L’ultima parte di ogni numero di magia prevede quello che l’illusionista chiama Prestigio, in cui l’oggetto ordinario scomparso di fronte agli occhi dell’audience ricompare per strappare l’applauso. Non è importante l’uomo che svanisce, ma quello che esce mentre sta calando il sipario. La spirale disegnata dalla regia di Nolan diviene un maelstrom di sentimenti e tensione, ritorni e colpi di scena, disegnando per il pubblico un ritorno che, nell’ultima parte della pellicola, è quasi il crescendo di una tragedia, o di un’opera, capace di lasciare senza fiato, più che per gli avvenimenti espliciti, per quello che celano i segreti che li hanno messi in moto. Tutti gli spettatori sanno che la magia è un trucco, come il cinema. Eppure, ipnotizzati dal Prestigio, preferiscono non pensare che il segreto sta in quanto la realtà somigli a tutta questa finzione.
Nolan crescerà ancora, e deve crescere, per arrivare dove pare voglia. Certo è che questo Prestigio è il miglior trucco che gli sia riuscito. L’uomo che ricompare all’inizio dei titoli di coda, sotto l’indicazione della regia, è senza dubbio un grande illusionista.

Curiosità
Ricky Jay, che interpreta un ruolo marginale di mago nel corso della pellicola, è stato l’istruttore di Bale e Jackman per quanto concerne i piccoli trucchi eseguiti con l’abilità delle mani.
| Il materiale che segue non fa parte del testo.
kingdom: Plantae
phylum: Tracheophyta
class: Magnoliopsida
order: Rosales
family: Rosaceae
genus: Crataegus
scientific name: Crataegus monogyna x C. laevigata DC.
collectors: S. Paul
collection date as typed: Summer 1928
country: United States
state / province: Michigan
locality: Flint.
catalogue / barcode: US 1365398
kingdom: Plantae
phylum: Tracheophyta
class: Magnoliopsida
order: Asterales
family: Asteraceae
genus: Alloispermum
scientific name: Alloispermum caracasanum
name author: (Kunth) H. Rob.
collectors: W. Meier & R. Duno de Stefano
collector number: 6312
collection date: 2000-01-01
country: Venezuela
Sam Mendes, regista, tra gli altri, di American Beauty (id, 1999) e Jarhead (id, 2005), aveva manifestato interesse nell’adattare il romanzo di Christopher Priest, ma lo stesso scrittore ha insistito, da grande fan delle prime opere di Nolan, perché fosse il regista britannico a portare sullo schermo The Prestige.